Of course, the first thing to say is to admit that it hasn’t really been abject: we have clean, safe running water, a dry house, beds to sleep in, a bath to bathe in and a flushing toilet.  We have so far managed to avoid having our electricity cut off and have scraped together sufficient funds to keep phone and wi-fi going.

So are we poor?  What do we really need in life?  When asking ‘what do I need?’ there are two levels to consider.  On the first level, survival, we are doing pretty well: we never have a totally bare cupboard or empty freezer (and we have a freezer!); we are never thirsty and there’s always hot water and soap for hygiene.  We are not short of clothes to wear, and are able to keep warm in winter and dry in the wet.

On the other hand, we do run out of simple items to cook, leaving us with staples like rice, flour, couscous and dried beans, which take longer and which the children barely recognise as food.  (Nonetheless our supply of these foodstuffs would look like untold wealth to many people.)  Shoes are also a problem – I have nothing waterproof at the moment besides my hiking-boots, and even those leak; and I live in almost daily dread of Daniel saying he needs new footwear.

Much of what we do have is due to the generosity of others: gifts of food, clothing and money have come our way in abundance and without the munificence of friends and family we would not have a freezer or a decent cooker, to name just two items.

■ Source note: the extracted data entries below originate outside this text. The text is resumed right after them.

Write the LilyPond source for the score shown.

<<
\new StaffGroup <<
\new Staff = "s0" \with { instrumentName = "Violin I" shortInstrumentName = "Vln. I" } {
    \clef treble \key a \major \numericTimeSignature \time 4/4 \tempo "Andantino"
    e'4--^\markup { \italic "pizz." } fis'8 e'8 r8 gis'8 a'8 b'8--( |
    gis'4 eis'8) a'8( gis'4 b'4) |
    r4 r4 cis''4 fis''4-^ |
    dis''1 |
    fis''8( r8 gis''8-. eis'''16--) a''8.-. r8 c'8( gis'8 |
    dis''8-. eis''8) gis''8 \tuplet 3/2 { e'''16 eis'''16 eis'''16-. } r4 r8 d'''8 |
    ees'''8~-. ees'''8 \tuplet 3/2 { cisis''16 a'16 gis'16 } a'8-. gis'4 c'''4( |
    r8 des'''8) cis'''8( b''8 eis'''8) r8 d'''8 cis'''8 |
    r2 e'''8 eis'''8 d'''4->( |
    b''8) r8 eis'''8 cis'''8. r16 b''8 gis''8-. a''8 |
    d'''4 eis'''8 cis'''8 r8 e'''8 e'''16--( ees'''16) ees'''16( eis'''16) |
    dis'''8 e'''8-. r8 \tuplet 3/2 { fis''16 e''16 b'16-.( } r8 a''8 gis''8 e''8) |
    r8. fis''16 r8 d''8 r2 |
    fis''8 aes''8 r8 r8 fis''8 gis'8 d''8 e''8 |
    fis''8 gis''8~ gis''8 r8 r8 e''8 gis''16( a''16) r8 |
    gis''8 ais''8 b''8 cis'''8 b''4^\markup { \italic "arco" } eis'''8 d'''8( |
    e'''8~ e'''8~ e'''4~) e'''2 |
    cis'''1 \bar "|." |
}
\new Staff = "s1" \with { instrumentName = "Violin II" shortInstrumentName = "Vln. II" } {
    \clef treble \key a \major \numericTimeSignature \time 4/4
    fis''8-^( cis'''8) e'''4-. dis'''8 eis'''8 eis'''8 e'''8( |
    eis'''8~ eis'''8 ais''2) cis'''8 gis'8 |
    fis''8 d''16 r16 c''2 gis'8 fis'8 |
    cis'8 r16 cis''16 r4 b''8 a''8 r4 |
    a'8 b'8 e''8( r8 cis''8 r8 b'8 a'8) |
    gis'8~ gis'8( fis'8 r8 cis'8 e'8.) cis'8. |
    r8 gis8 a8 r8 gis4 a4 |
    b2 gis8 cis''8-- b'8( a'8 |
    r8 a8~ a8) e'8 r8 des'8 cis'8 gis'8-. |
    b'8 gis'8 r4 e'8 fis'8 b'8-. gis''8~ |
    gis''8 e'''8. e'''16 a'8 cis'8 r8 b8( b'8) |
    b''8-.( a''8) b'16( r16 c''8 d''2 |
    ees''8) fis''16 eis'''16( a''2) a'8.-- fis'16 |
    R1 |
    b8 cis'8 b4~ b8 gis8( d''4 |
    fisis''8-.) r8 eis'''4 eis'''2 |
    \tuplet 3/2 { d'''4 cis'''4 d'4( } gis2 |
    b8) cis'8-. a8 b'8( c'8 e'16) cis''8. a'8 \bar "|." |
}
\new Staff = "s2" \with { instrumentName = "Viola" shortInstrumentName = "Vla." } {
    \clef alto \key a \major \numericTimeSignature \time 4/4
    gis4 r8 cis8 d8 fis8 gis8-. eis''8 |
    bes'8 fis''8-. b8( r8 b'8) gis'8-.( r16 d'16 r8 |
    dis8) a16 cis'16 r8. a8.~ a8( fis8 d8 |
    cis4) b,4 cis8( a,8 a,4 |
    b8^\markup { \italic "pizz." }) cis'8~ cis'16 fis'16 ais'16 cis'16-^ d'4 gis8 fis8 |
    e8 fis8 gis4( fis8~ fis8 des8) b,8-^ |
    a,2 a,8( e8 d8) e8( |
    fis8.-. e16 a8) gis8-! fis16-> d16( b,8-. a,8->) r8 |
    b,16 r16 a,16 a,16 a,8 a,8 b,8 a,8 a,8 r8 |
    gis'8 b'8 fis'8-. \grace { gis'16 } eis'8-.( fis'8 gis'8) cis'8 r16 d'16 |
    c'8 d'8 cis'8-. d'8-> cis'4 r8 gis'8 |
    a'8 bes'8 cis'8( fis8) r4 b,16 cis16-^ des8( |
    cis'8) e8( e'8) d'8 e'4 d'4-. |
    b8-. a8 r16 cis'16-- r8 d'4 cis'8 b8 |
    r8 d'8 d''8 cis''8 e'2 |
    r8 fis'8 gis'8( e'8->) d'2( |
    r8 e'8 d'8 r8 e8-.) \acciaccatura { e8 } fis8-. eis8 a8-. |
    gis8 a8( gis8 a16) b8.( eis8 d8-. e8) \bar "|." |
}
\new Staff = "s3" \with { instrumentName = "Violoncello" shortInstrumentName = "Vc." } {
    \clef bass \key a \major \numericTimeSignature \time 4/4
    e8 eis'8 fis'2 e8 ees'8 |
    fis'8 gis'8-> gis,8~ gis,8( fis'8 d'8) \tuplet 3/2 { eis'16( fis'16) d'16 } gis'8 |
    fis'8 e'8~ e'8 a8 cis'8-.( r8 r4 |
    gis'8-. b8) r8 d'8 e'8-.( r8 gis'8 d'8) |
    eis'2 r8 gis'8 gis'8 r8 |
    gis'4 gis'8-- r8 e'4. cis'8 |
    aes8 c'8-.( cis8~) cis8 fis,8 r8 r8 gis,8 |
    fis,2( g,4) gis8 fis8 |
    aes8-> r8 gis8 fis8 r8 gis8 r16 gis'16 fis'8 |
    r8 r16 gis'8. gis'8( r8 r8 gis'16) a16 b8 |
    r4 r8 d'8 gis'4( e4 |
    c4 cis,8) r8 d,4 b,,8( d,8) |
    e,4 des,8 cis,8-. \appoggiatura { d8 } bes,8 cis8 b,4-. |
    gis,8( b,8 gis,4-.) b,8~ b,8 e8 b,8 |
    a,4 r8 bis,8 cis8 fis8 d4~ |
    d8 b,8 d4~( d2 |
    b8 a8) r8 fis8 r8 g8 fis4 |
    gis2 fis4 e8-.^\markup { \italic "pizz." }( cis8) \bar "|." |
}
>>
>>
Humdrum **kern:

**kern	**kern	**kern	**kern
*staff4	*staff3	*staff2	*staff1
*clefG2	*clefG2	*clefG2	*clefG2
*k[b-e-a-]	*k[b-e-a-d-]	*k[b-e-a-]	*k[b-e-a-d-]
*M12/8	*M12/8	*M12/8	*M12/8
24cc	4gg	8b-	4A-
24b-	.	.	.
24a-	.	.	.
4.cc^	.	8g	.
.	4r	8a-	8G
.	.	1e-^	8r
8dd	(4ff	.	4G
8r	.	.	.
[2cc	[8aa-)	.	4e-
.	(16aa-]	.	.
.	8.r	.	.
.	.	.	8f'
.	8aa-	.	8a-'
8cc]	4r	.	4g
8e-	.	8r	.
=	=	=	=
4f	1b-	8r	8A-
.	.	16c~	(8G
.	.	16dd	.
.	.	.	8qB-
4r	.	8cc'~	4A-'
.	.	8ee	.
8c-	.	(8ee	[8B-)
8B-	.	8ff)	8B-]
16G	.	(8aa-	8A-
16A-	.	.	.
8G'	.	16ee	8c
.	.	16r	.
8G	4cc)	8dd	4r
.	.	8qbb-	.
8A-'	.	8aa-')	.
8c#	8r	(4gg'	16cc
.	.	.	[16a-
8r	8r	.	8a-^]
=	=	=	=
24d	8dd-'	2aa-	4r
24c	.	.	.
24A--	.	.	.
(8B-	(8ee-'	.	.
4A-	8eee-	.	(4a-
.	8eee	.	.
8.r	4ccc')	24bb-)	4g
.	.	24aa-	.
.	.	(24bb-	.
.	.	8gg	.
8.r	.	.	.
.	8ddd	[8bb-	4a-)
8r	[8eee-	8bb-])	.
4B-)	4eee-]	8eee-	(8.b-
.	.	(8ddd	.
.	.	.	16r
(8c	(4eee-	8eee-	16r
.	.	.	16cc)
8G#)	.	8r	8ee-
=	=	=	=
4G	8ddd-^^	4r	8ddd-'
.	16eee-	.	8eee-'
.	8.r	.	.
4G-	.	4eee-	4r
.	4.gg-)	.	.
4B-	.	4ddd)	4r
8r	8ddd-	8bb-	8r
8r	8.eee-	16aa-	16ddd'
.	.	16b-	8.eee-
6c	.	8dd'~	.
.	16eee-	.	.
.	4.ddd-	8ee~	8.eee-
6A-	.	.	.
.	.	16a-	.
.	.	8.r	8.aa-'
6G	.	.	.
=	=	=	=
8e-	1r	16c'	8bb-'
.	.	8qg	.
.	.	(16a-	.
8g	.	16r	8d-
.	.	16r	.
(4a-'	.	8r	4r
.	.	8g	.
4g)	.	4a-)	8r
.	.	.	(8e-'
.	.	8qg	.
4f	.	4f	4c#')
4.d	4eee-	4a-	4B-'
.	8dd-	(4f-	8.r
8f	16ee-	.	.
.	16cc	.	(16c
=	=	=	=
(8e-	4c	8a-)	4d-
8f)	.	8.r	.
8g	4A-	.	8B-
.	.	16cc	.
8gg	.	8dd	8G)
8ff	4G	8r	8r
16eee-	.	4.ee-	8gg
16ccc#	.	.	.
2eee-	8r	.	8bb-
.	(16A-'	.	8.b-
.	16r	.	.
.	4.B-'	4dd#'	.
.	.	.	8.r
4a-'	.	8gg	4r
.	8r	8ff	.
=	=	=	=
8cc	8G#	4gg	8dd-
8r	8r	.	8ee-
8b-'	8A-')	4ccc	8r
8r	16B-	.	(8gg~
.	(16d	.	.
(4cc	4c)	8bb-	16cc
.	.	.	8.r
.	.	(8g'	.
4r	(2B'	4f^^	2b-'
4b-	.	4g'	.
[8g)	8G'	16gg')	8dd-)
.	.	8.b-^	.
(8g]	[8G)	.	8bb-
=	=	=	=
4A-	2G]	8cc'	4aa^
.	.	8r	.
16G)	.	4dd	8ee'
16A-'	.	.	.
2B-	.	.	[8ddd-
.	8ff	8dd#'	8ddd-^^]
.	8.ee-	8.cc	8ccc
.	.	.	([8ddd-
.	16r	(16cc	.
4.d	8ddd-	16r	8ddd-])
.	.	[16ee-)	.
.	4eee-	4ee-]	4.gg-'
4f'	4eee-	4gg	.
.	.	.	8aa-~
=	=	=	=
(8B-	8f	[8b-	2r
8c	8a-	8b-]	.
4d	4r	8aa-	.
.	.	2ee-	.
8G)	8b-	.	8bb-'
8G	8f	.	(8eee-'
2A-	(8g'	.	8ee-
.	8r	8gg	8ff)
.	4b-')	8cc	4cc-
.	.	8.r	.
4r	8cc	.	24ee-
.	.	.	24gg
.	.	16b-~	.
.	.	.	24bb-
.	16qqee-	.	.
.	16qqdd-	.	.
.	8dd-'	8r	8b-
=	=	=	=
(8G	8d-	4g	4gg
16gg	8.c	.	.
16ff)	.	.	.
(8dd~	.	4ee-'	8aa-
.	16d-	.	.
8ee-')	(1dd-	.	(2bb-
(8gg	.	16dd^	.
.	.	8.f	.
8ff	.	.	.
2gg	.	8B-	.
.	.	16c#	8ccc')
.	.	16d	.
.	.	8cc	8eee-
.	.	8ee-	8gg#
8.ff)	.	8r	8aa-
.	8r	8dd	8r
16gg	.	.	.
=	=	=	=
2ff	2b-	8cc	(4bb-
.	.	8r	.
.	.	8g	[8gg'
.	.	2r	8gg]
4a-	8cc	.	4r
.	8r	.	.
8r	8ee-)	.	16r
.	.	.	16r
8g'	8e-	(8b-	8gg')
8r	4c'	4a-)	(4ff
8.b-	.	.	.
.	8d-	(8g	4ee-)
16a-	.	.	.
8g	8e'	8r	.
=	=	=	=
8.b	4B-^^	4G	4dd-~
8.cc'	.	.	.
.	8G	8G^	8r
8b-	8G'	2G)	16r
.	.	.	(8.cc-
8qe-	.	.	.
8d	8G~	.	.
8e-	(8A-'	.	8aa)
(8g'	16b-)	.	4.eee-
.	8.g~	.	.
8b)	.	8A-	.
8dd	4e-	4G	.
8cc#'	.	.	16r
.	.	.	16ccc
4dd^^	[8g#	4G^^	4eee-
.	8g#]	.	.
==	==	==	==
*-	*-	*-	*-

So much for survival: now for the second level, which is the ability to participate in society.  It would be very difficult for me to do my work without daily access to the internet, as opportunities come up all the time and often writing can only be submitted to publishers electronically.  So in order to live without wi-fi at home I would have to spend a couple of hours every day in the library – and Mark would have an even greater problem as he wouldn’t be able to do his videos or chat to patients online.  Likewise we need the phone so people can make appointments for herbal or yoga sessions.

Just generally keeping in touch is important, not only for work but to avoid isolation.  This is essential for our mental health.